[SOURCE RECORDS — start]
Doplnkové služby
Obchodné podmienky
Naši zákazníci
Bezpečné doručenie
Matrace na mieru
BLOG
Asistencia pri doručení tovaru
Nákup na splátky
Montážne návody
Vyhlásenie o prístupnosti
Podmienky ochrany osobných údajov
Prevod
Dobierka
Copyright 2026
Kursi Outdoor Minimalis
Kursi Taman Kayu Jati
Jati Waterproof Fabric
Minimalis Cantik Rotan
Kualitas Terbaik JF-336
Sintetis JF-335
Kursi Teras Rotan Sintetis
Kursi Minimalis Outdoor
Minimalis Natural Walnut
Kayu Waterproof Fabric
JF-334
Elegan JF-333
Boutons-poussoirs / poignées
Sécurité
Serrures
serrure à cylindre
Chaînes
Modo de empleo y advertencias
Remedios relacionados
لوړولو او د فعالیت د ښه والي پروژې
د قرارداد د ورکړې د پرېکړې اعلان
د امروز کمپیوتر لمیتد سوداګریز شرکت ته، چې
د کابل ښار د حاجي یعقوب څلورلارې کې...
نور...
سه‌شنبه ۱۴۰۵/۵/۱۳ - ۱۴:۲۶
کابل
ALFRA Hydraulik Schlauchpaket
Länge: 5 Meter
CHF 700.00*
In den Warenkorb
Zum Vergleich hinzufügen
[SOURCE RECORDS — finish]
### WHAT IS NEEDED
Please copy everything from the beginning of the material down to the line containing "Copyright 2026", including that line, without changing a character.

### WRITTEN SOLUTION
Doplnkové služby
Obchodné podmienky
Naši zákazníci
Bezpečné doručenie
Matrace na mieru
BLOG
Asistencia pri doručení tovaru
Nákup na splátky
Montážne návody
Vyhlásenie o prístupnosti
Podmienky ochrany osobných údajov
Prevod
Dobierka
Copyright 2026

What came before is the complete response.